To more holistically evaluate the visual quality of their results, they employ two tactics.
- First, they run “real vs. fake” perceptual studies on Amazon Mechanical Turk (AMT). For graphics problems like colorization and photo generation, plausibility to a human observer is often the ultimate goal. Therefore, they test their map generation, aerial photo generation, and image colorization using this approach confirming the hypothesis that L1 encourages average, grayish colors. Using a cGAN, on the other hand, pushes the output distribution closer to the ground truth.
- Second, they measure whether or not their synthesized cityscapes are realistic enough that off-the-shelf recognition system can recognize the objects in them. This metric is similar to the “inception score”, the object detection evaluation, and the “semantic interpretability” measures.
- “FCN-score” While quantitative evaluation of generative models is known to be challenging, recent works have tried using pre-trained semantic classifiers to measure the discriminability of the generated stimuli as a pseudo-metric. The intuition is that if the generated images are realistic, classifiers trained on real images will be able to classify the synthesized image correctly as well. To this end, they adopt the popular FCN-8s architecture for semantic segmentation, and train it on the cityscapes dataset. They then score synthesized photos by the classification accuracy against the labels these photos were synthesized from.
Results
FCN scores suggest:
1. Patch size of 70 * 70 produce best results.
2. Loss function with cGAN + L1 produces best results.
3. Unet architecture of Generator produces better results than encoder-decoder architecture.
Conclusion
- Conditional GANs appear to be effective on problems where the output is highly detailed or photographic, as is common in image processing and graphics tasks. What about vision problems, like semantic segmentation, where the output is instead less complex than the input? To begin to test this, they train a cGAN (with/without L1 loss) on cityscape photo→labels. The paper reports qualitative results, and quantitative classification accuracies. Interestingly, cGANs, trained without the L1 loss, are able to solve this problem at a reasonable degree of accuracy. To their knowledge, this is the first demonstration of GANs successfully generating “labels”, which are nearly discrete, rather than “images”, with their continuous valued variation. Although cGANs achieve some success, they are far from the best available method for solving this problem: simply using L1 regression gets better scores than using a cGAN, as shown in Table 6 of the paper.

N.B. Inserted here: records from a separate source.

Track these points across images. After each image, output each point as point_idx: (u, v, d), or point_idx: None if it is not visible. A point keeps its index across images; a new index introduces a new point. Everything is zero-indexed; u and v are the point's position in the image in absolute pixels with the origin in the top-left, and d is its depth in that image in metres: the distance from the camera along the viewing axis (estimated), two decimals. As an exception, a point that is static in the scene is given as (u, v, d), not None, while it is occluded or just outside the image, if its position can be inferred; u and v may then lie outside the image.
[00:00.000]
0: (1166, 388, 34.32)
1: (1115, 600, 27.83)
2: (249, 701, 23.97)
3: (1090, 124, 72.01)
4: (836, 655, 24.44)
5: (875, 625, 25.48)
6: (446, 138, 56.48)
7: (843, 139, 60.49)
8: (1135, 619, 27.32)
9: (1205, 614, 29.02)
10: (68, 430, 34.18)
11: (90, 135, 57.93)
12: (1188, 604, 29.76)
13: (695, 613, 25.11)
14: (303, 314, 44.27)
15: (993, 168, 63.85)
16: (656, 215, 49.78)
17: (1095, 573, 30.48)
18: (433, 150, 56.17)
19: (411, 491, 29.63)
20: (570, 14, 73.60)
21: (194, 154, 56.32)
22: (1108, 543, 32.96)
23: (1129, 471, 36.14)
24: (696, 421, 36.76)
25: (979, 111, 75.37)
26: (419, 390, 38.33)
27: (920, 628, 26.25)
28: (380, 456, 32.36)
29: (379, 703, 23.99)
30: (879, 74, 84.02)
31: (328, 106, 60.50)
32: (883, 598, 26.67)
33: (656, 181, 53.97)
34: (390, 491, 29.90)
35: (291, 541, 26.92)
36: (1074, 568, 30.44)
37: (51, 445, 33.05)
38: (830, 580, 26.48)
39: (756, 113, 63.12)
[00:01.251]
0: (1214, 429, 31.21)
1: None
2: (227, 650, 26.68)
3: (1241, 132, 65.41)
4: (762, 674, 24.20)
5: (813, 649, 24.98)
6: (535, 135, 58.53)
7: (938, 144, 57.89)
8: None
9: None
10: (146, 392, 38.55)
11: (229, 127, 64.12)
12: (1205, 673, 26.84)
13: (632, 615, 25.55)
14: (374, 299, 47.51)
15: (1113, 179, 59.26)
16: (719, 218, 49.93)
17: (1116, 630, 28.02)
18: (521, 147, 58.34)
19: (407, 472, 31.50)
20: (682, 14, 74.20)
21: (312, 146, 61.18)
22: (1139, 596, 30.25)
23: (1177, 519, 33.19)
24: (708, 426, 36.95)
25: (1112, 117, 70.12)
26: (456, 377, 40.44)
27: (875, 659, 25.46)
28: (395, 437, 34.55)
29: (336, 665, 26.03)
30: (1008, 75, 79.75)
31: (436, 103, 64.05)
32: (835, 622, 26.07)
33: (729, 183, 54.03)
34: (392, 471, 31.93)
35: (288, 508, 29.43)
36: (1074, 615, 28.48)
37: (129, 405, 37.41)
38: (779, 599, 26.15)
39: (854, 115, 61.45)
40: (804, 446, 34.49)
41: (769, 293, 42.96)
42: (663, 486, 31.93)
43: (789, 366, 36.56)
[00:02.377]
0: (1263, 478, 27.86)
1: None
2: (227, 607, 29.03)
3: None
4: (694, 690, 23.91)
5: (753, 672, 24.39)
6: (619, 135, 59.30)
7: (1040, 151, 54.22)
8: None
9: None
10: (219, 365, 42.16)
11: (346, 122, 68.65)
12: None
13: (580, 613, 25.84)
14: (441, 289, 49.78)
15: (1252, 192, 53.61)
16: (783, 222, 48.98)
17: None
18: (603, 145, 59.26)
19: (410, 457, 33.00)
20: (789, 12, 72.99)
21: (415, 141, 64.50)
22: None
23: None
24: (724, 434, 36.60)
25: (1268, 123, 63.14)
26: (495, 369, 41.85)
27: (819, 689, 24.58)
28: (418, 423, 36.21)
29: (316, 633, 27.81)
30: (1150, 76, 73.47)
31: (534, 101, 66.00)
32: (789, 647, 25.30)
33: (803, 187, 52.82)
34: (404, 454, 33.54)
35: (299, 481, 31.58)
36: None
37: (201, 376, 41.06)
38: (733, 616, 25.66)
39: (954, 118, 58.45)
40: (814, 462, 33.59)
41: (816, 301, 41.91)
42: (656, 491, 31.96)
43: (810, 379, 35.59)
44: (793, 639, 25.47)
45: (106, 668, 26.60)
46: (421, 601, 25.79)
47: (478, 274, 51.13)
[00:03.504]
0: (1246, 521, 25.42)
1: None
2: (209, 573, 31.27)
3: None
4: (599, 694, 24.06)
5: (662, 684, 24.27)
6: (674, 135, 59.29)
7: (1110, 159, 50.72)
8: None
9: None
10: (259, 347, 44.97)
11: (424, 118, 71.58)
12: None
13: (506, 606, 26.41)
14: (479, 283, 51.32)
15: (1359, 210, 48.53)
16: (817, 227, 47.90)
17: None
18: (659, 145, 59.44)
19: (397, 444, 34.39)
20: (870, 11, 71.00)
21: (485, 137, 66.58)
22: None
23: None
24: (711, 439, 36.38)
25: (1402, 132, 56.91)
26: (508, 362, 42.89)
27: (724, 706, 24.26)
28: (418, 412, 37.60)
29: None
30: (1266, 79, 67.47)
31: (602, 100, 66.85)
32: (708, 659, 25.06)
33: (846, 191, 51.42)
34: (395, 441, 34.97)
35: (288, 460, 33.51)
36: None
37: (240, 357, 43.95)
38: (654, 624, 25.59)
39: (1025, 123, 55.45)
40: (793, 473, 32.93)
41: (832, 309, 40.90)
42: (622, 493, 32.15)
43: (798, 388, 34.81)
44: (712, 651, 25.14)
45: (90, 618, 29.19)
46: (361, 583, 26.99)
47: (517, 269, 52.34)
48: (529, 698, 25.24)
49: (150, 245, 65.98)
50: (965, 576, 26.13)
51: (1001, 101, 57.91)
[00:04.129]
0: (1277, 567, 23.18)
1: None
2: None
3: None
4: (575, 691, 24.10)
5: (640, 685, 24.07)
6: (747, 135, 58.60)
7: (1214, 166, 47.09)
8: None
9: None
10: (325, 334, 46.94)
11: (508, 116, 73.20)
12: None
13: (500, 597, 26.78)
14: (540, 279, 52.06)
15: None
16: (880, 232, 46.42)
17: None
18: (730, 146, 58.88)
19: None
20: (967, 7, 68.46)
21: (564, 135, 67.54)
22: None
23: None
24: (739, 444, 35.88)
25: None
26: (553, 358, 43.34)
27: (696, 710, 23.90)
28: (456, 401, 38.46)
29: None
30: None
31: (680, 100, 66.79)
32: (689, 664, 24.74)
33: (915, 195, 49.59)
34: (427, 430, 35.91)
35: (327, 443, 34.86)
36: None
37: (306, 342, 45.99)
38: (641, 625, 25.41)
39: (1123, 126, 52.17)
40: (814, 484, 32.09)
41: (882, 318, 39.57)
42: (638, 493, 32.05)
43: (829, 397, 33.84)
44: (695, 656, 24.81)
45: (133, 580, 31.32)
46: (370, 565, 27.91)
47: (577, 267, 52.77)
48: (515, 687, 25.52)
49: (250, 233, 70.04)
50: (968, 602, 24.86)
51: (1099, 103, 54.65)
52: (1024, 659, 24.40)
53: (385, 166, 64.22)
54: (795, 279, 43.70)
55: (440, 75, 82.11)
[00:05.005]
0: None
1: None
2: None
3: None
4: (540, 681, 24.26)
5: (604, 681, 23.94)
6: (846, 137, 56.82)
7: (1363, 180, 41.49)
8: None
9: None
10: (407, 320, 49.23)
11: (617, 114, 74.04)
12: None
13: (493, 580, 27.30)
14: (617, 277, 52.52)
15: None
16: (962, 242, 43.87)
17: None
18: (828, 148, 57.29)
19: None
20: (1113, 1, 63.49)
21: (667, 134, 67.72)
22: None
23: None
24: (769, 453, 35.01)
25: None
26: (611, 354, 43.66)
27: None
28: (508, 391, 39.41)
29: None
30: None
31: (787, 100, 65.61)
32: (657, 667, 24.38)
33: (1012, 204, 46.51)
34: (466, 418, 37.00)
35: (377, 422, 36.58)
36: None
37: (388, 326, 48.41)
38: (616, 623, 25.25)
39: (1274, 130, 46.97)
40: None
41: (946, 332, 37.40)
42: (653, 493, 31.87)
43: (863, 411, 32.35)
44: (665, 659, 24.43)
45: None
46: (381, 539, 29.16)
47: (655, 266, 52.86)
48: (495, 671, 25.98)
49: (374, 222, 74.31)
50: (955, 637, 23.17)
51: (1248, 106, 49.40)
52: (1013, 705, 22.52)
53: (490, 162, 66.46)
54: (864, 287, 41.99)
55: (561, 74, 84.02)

They argue that for vision problems, the goal (i.e. predicting output close to the ground truth) may be less ambiguous than graphics tasks, and reconstruction losses like L1 are mostly sufficient.
- The results in this paper suggest that conditional adversarial networks are a promising approach for many image-to-image translation tasks, especially those involving highly structured graphical outputs. These networks learn a loss adapted to the task and data at hand, which makes them applicable in a wide variety of settings.